*** Opening of DOCUMENT EXCERPT ***

The Democrats, if they are to regain any sort of legislative control nationally or in the states, must call out Republicans when they make outlandishly ridiculous, historically inaccurate, ignorant comments such as can be heard and read on all of the mainstream and progressive news media in great numbers every day. As distasteful as I find it, name-calling may well need to become the Order of the Day.

Climate change deniers’ comments are in fact unsupported by the science, self-serving and incomplete, but those high-falutin’ judgments don’t win voters. Let’s call them what they are: dangerous, selfish, ignorant, and flat-out wrong. The people who espouse such views are not well-meaning, misguided individuals, they are selfish, narrow-minded bigots interested only in political pandering. They either know they’re wrong in which case they are immoral pursuers of power at any cost, or they don’t realize they’re wrong in which case they ought not be qualified to hold public office. There is no sense in which this subject comes down to different ways of accomplishing the same goal. The planet is in danger. The human race really could become extinct. And as my favorite video on this subject argues, even if 97% of scientists are wrong, fixing the problem is less expensive than not fixing it in any case.

Democrats need to be bold, to call foul when confronted with willful ignorance or political pandering. To use clear, unambiguous language to call out the opposition and force them to defend their positions with facts and science, not ancient holy books and centuries-old prejudices.

I don’t expect this to happen. I expect the Democrats to continue to try to out-Republican the Republicans, to tread lightly when describing their opponents despite the ugly language used against them, to turn the other cheek and to cede control to the Party of No. That’s one of many reasons why I’m a Green.

Let’s Hear it for the ‘Nones’!

Good piece on HuffPo today about the possibility that both Democrats and Republicans could make some real gains in upcoming elections by pitching a values message to those people in the voting public who characterize themselves religiously as “none”. (Which leads to an interesting play on words when we refer to them collectively as “nones”.) 🙂

The nones, of which I am a dues-paying member (well, I would be if we had dues), are a substantial demographic, accounting for 20-33% of the electorate depending how you define them and whether you look at the younger end of the age range or the totality of it. Having just turned 70, I’m at the upper, upper end of that particular scale.

We are not motivated by party labels or affiliation or history (thus my 2014 switch from a lifelong Democrat to a Green) but rather by the understanding that it may be possible but is a bad idea to divorce politics from personal values. We understand budgets are moral documents, that how you choose to deal with global climate change and income inequality and the death penalty will be based not on your political label, no matter how much you protest that it will be, but on your personal values. Note, this is not a discussion about “family values”, whatever that turns out to mean to any one individual. Even “family values” are held by individuals and are thus individual in nature.

*** Close of DOCUMENT EXCERPT ***
*** Opening of INFORMATION ***

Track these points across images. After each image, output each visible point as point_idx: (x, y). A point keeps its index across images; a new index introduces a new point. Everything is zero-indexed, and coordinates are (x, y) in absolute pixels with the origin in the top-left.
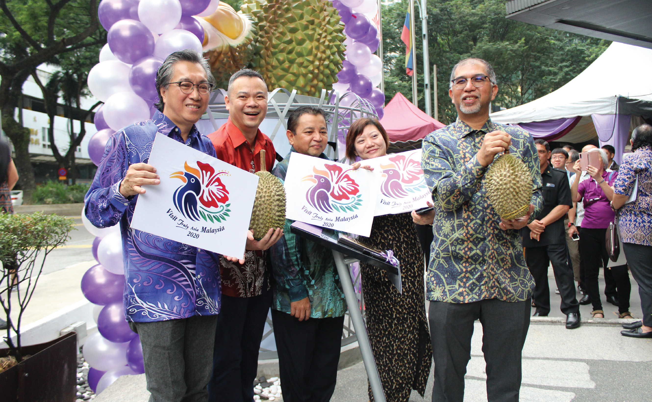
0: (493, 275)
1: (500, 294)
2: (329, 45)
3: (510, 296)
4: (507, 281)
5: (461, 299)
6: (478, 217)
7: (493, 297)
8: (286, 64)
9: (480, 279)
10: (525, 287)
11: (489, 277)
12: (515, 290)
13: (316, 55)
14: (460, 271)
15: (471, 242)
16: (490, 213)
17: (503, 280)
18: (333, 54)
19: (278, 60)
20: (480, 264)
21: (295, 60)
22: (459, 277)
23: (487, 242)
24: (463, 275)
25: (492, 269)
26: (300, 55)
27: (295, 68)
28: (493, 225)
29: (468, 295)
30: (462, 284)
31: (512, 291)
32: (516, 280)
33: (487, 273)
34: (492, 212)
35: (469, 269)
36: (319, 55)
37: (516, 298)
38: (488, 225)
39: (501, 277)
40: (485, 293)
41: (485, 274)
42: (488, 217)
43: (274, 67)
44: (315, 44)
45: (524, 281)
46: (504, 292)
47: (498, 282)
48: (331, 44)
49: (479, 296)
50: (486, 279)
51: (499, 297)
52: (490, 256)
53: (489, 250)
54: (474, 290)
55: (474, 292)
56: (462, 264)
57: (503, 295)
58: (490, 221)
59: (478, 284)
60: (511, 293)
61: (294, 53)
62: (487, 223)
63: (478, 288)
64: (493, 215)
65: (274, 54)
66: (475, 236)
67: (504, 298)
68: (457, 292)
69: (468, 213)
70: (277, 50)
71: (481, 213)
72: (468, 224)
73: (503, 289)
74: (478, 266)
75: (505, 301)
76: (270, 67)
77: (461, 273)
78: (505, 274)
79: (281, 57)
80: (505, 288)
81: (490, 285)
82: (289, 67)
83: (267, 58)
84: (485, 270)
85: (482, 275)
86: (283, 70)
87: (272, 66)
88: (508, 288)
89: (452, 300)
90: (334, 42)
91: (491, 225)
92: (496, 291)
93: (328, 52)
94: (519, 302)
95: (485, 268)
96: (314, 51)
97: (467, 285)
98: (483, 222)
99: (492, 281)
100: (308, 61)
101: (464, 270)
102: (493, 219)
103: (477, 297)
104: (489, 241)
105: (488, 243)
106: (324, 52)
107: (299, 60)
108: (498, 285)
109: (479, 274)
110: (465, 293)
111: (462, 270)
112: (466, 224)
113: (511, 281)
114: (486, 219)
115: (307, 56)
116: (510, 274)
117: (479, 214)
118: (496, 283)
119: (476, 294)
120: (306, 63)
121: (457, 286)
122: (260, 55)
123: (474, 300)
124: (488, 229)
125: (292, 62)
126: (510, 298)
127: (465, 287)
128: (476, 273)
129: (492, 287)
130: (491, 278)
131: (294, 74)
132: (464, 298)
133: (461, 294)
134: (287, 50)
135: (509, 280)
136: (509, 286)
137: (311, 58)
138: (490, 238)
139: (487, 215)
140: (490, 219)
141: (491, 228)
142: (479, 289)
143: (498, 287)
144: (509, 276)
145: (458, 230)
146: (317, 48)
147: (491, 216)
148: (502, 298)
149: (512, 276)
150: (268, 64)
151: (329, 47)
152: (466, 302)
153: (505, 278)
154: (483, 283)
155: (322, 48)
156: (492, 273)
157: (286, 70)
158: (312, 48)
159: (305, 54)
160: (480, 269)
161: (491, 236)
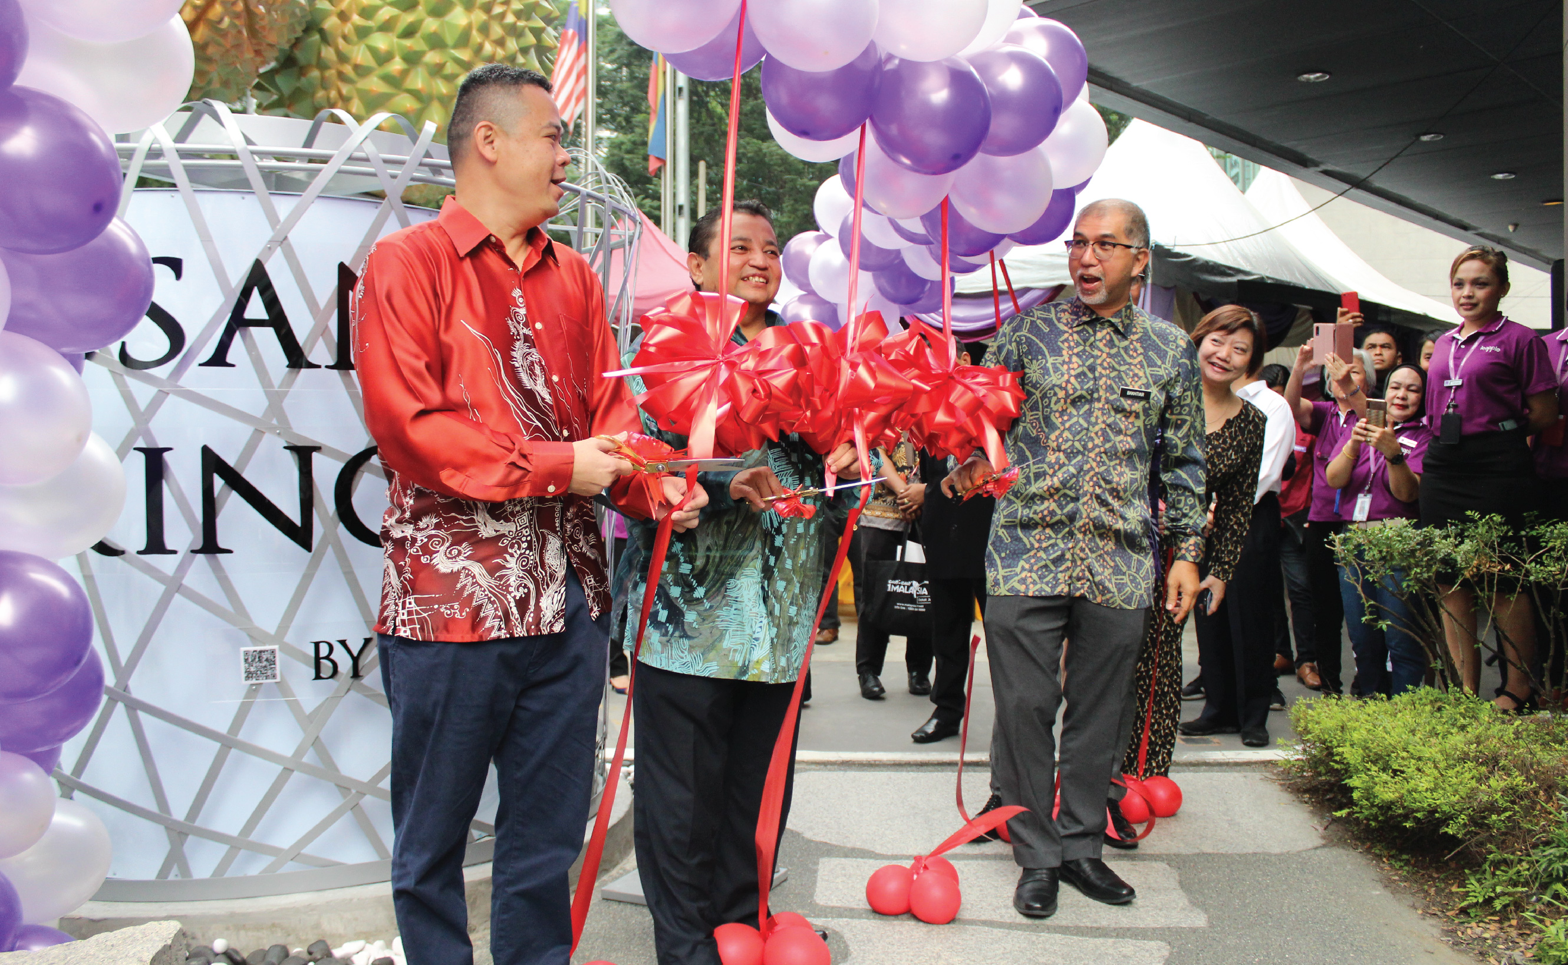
0: (1082, 560)
1: (1093, 592)
2: (515, 24)
3: (1108, 596)
4: (1107, 572)
5: (1022, 588)
6: (1073, 462)
7: (1078, 594)
8: (397, 65)
9: (1059, 560)
10: (1136, 587)
11: (1074, 561)
12: (1119, 591)
13: (480, 48)
14: (1028, 546)
15: (1055, 501)
16: (1094, 460)
17: (1100, 570)
18: (524, 51)
19: (373, 51)
20: (1063, 538)
21: (422, 54)
22: (1025, 557)
23: (1079, 504)
24: (1032, 553)
25: (1082, 550)
26: (436, 42)
27: (418, 80)
28: (1095, 479)
29: (1034, 583)
30: (1027, 566)
31: (1114, 589)
32: (1124, 574)
33: (1073, 555)
34: (1098, 459)
35: (1044, 545)
36: (488, 48)
37: (1119, 601)
38: (1087, 478)
39: (1096, 565)
40: (1063, 586)
41: (1068, 556)
42: (1088, 466)
43: (362, 71)
44: (479, 16)
45: (1135, 578)
46: (1098, 589)
47: (1090, 571)
48: (521, 24)
49: (1053, 587)
50: (1069, 564)
51: (1090, 597)
52: (1081, 527)
53: (1081, 518)
54: (1045, 577)
55: (1045, 580)
56: (1034, 537)
57: (1097, 593)
58: (1092, 473)
59: (1053, 568)
60: (1109, 592)
61: (418, 35)
62: (1085, 475)
63: (1052, 575)
64: (1098, 463)
65: (363, 33)
66: (1062, 492)
67: (1099, 600)
68: (1017, 578)
69: (1057, 453)
70: (370, 23)
71: (1080, 457)
72: (1055, 472)
73: (1097, 585)
74: (1059, 542)
75: (1099, 604)
76: (348, 69)
77: (1029, 550)
78: (1104, 560)
79: (381, 42)
80: (1101, 583)
81: (1074, 575)
82: (405, 73)
83: (341, 42)
84: (1069, 549)
85: (1063, 555)
86: (387, 79)
87: (357, 67)
88: (1107, 584)
89: (1008, 591)
90: (528, 19)
91: (1091, 479)
92: (1086, 586)
93: (512, 45)
94: (1122, 609)
95: (1070, 545)
96: (476, 37)
97: (1035, 568)
98: (1079, 473)
99: (1079, 569)
100: (458, 61)
101: (1036, 545)
102: (1097, 470)
103: (1048, 590)
104: (1084, 504)
105: (1081, 507)
106: (500, 43)
107: (432, 57)
108: (1090, 577)
109: (1059, 553)
110: (1029, 580)
111: (1032, 545)
112: (1051, 472)
113: (1114, 573)
114: (1086, 467)
115: (456, 46)
116: (1114, 561)
117: (1075, 457)
118: (1087, 574)
119: (1047, 584)
120: (450, 68)
121: (1018, 570)
122: (322, 32)
123: (1043, 593)
124: (1085, 483)
125: (412, 59)
126: (1108, 600)
127: (1031, 571)
128: (1054, 552)
129: (1079, 579)
130: (1079, 563)
131: (415, 94)
132: (1027, 588)
133: (1023, 581)
134: (401, 26)
135: (1111, 570)
136: (1110, 581)
137: (464, 55)
138: (1085, 499)
139: (1087, 462)
140: (1092, 468)
141: (1091, 483)
142: (1054, 578)
143: (1088, 580)
144: (1112, 564)
145: (1036, 481)
146: (484, 29)
147: (1094, 464)
148: (1095, 598)
149: (1117, 565)
150: (343, 58)
151: (514, 31)
152: (1030, 594)
153: (1104, 567)
154: (1061, 569)
155: (497, 31)
156: (1082, 555)
157: (395, 82)
158: (469, 27)
159: (450, 40)
160: (1062, 546)
161: (1088, 496)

*** Close of INFORMATION ***

§ **PROBLEMS AND TASKS**:
• 1. Reproduce the records from their beginning up to and including the line containing "79: (281, 57)", with "coordinates" changed to "positions" and nothing else altered. Omit the pictures from your version.
• 2. Extend the political commentary on name-calling, the Greens and the "nones" with the passage that would follow its final sentence.

§ **ANSWERS FOR THE EXERCISE**:
• 1.
Track these points across images. After each image, output each visible point as point_idx: (x, y). A point keeps its index across images; a new index introduces a new point. Everything is zero-indexed, and positions are (x, y) in absolute pixels with the origin in the top-left.
0: (493, 275)
1: (500, 294)
2: (329, 45)
3: (510, 296)
4: (507, 281)
5: (461, 299)
6: (478, 217)
7: (493, 297)
8: (286, 64)
9: (480, 279)
10: (525, 287)
11: (489, 277)
12: (515, 290)
13: (316, 55)
14: (460, 271)
15: (471, 242)
16: (490, 213)
17: (503, 280)
18: (333, 54)
19: (278, 60)
20: (480, 264)
21: (295, 60)
22: (459, 277)
23: (487, 242)
24: (463, 275)
25: (492, 269)
26: (300, 55)
27: (295, 68)
28: (493, 225)
29: (468, 295)
30: (462, 284)
31: (512, 291)
32: (516, 280)
33: (487, 273)
34: (492, 212)
35: (469, 269)
36: (319, 55)
37: (516, 298)
38: (488, 225)
39: (501, 277)
40: (485, 293)
41: (485, 274)
42: (488, 217)
43: (274, 67)
44: (315, 44)
45: (524, 281)
46: (504, 292)
47: (498, 282)
48: (331, 44)
49: (479, 296)
50: (486, 279)
51: (499, 297)
52: (490, 256)
53: (489, 250)
54: (474, 290)
55: (474, 292)
56: (462, 264)
57: (503, 295)
58: (490, 221)
59: (478, 284)
60: (511, 293)
61: (294, 53)
62: (487, 223)
63: (478, 288)
64: (493, 215)
65: (274, 54)
66: (475, 236)
67: (504, 298)
68: (457, 292)
69: (468, 213)
70: (277, 50)
71: (481, 213)
72: (468, 224)
73: (503, 289)
74: (478, 266)
75: (505, 301)
76: (270, 67)
77: (461, 273)
78: (505, 274)
79: (281, 57)

• 2.
It happens that most of us nones are also progressives. That is due, at least in part, to the fact that we have chosen to investigate for ourselves the religious teachings and traditions of our parents and grandparents and sometimes found them wanting. It is also in part due to the fact that change is anathema to conservatives while it is embraced by progressives. But there are some positions that conservatives take with which we nones can and often do align. Those members of the conservative movement such as Rand Paul, e.g., who dislike the idea that America should go to war at the drop of a hat and become the world’s policeman, are people with whom we can identify, at least on that one issue.

But many nones would embrace a more conservative political label if it were more viable today. If, that is, the Republican Party hadn’t become the TEApublican Party and many (most?) of its prominent elected officials lost their moral compass in a sea of re-election fears. In fact, it would not surprise me if by tapping into the nones who are inclined to adopt some key conservative (but still rational) policies, the GOP could regain its status as a legitimate and badly needed alternative party.

Progressives who view some of the extremist views of the Democratic Party as a bit too big a reach might also help reign in some of its policies to be more accountable on the basis of meaningful personal values.

There is less difference every election between mainstream Republicans and mainstream Democrats. This is in part what has created the right-wing backlash that takes the form of the Tea Party (a “party” that doesn’t actually exist, isn’t on any ballots, has no stated candidates and takes no independent positions). And it is what has given rise to an increasingly viable splinter party group on the Left including the Greens and the Socialists.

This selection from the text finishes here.